=== LISTED ENTRIES ===
------------------------------------------------------------

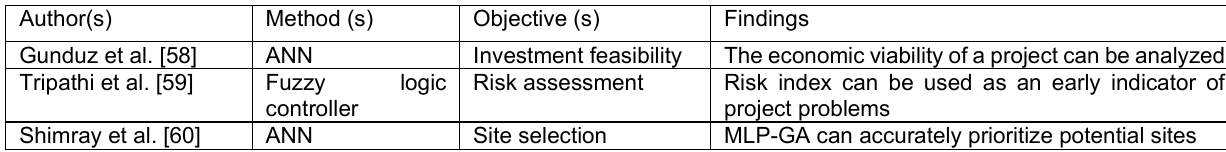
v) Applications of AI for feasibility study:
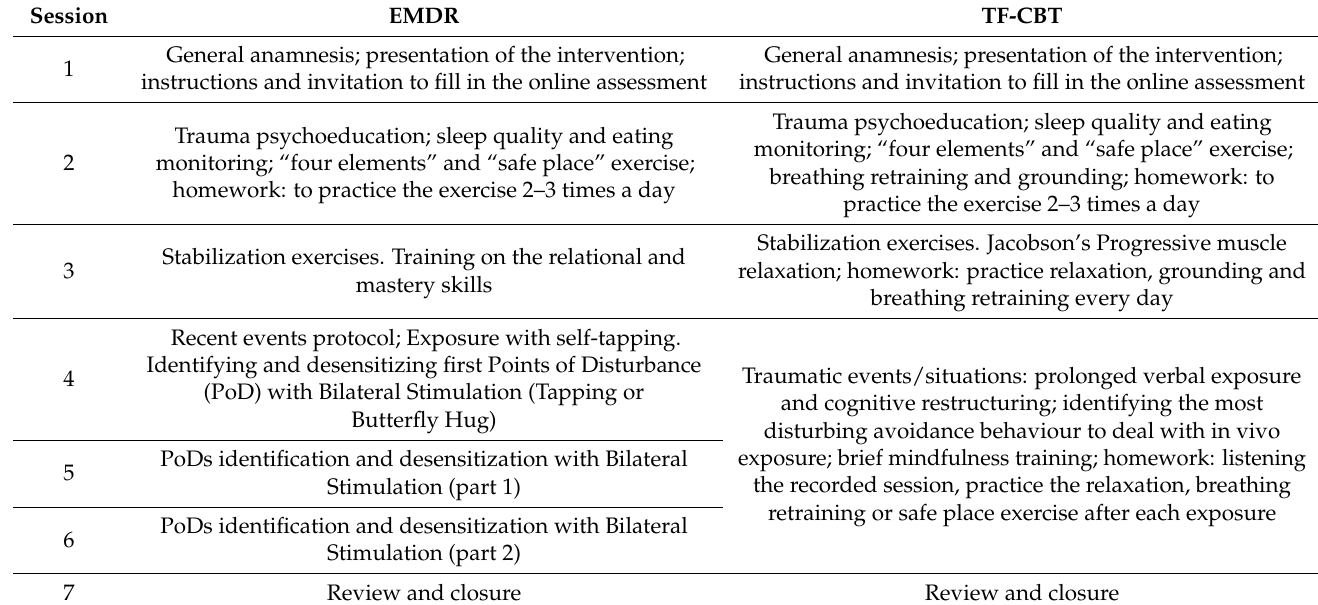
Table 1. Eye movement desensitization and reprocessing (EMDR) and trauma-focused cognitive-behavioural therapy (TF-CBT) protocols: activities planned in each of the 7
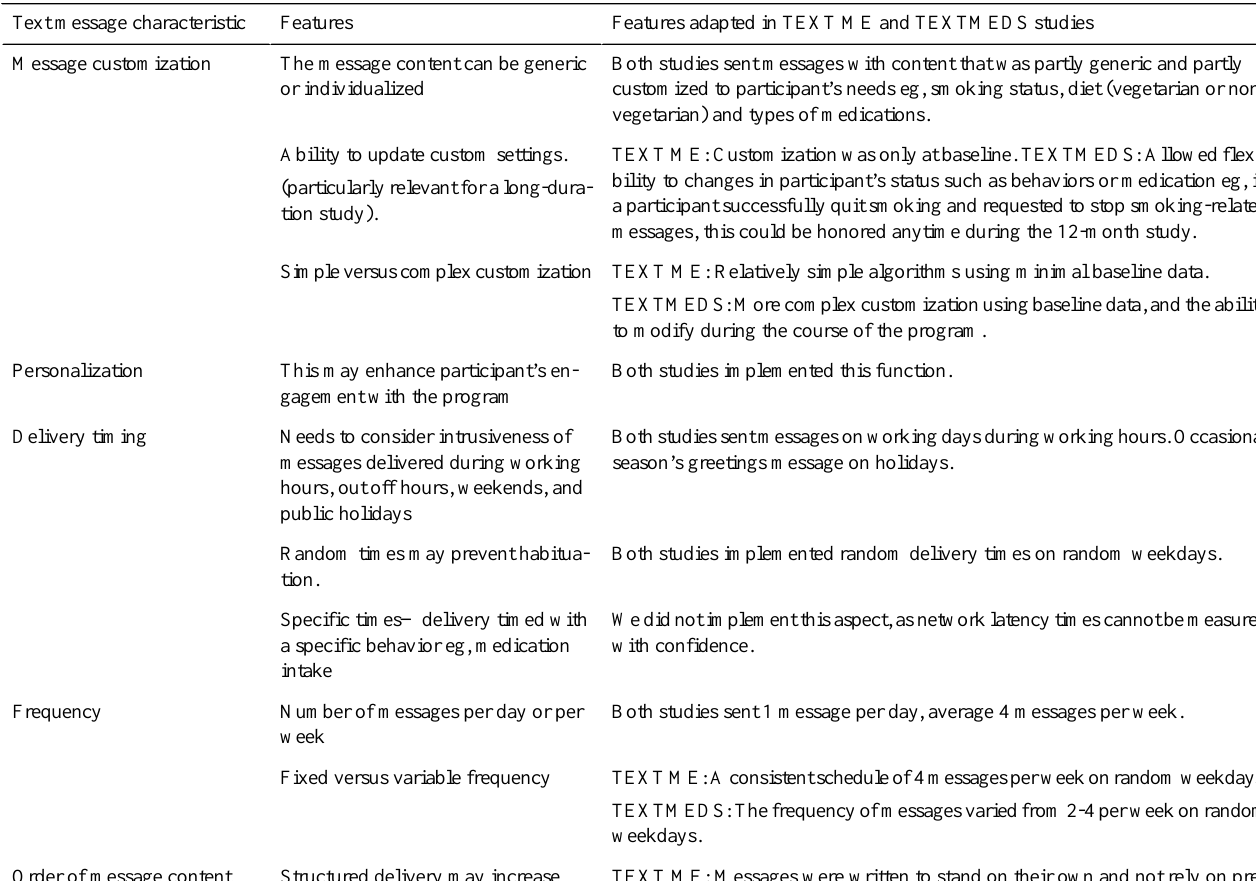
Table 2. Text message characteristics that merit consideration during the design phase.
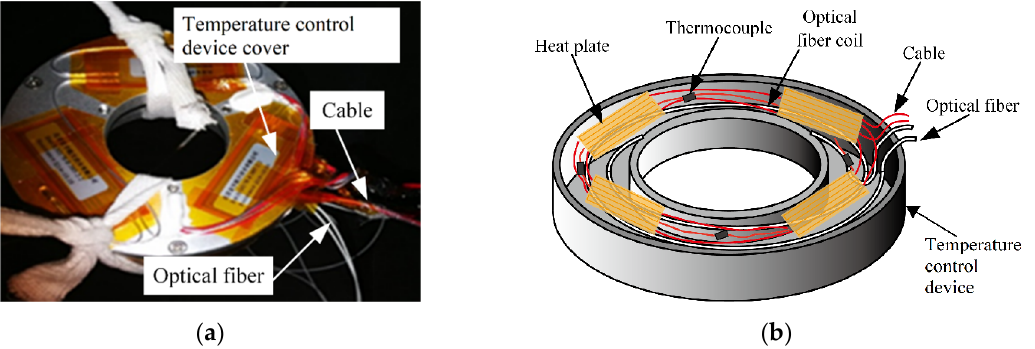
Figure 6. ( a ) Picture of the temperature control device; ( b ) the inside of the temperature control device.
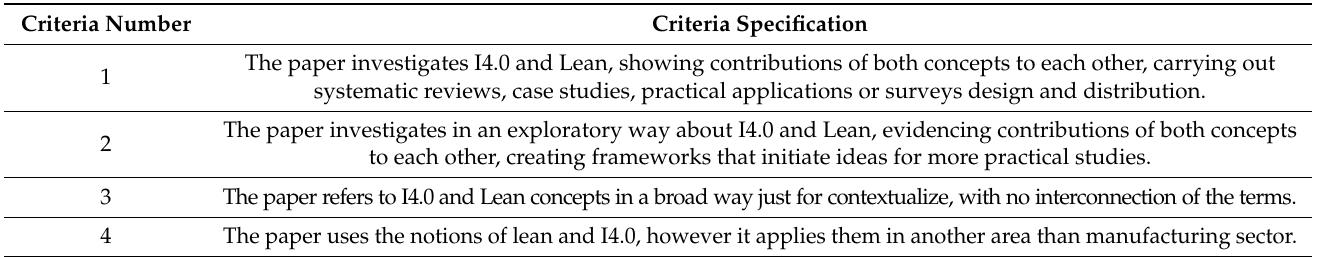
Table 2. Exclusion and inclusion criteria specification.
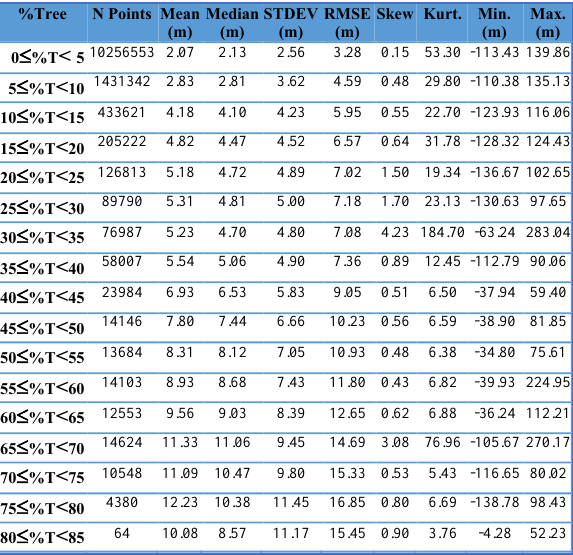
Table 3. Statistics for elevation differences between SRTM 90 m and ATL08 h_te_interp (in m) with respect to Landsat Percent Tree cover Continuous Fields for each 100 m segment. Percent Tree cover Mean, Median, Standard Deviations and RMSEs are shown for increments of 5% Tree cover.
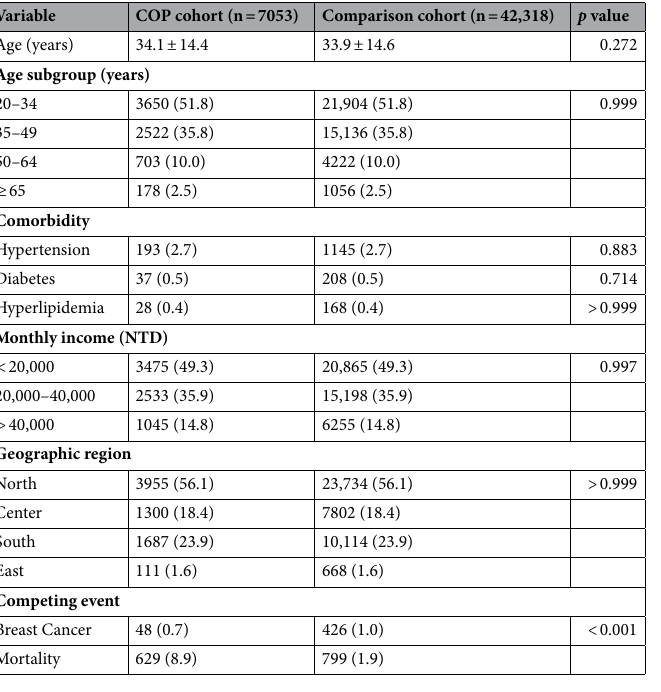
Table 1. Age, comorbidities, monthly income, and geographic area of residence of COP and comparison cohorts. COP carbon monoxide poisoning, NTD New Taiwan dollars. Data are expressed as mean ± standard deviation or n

------------------------------------------------------------

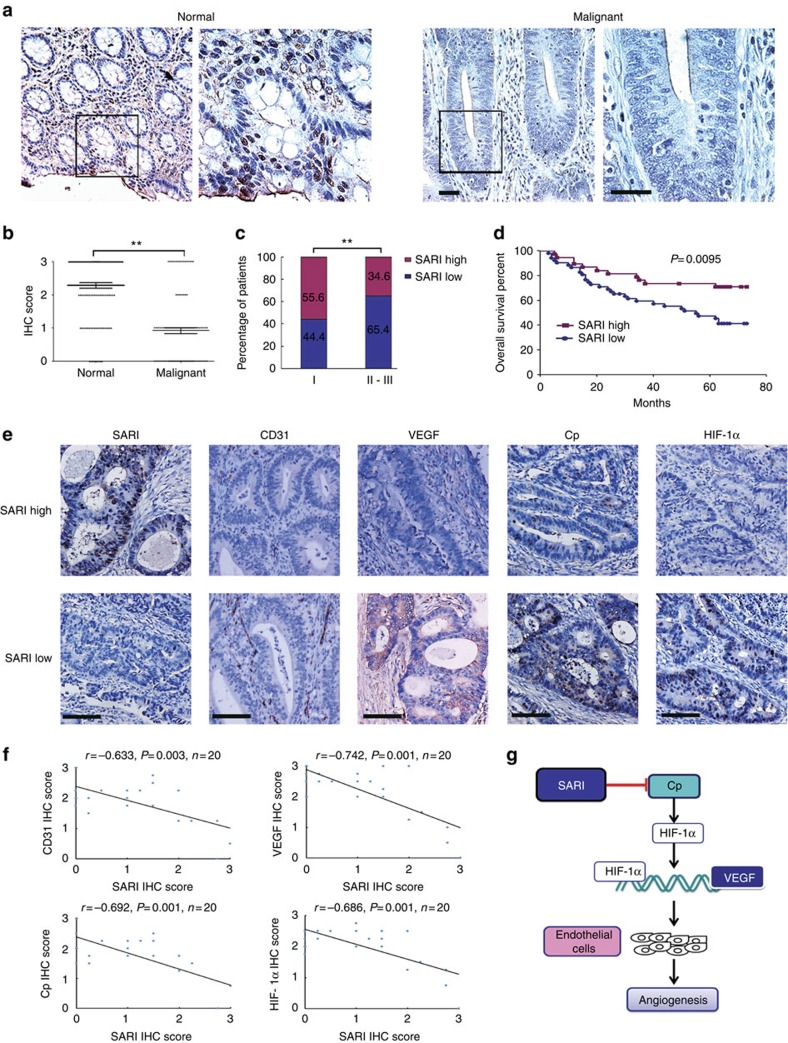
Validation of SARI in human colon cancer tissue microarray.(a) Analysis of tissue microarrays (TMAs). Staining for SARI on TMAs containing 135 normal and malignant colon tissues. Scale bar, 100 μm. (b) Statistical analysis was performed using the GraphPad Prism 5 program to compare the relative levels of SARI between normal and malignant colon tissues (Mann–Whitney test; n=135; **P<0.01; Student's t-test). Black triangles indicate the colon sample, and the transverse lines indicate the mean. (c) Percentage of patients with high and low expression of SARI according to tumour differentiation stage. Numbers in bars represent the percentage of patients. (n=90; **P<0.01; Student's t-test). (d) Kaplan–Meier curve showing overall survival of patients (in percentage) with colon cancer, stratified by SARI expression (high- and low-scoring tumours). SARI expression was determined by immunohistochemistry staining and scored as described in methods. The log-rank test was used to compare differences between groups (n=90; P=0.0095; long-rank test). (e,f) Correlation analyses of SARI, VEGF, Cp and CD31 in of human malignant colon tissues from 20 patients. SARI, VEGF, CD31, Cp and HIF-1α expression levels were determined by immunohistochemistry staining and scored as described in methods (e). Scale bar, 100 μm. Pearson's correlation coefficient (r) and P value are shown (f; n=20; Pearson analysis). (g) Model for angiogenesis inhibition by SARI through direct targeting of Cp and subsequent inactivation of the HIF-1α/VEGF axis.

------------------------------------------------------------

=== WORK TO BE COMPLETED ===
Given the records above, return the lines starting at the one that holds "Figure 6. ( a" and ending at the one that holds "Table 2. Exclusion", exactly, and nothing besides; leave every picture out.

=== ANSWER BELOW ===
Figure 6. ( a ) Picture of the temperature control device; ( b ) the inside of the temperature control device.
Table 2. Exclusion and inclusion criteria specification.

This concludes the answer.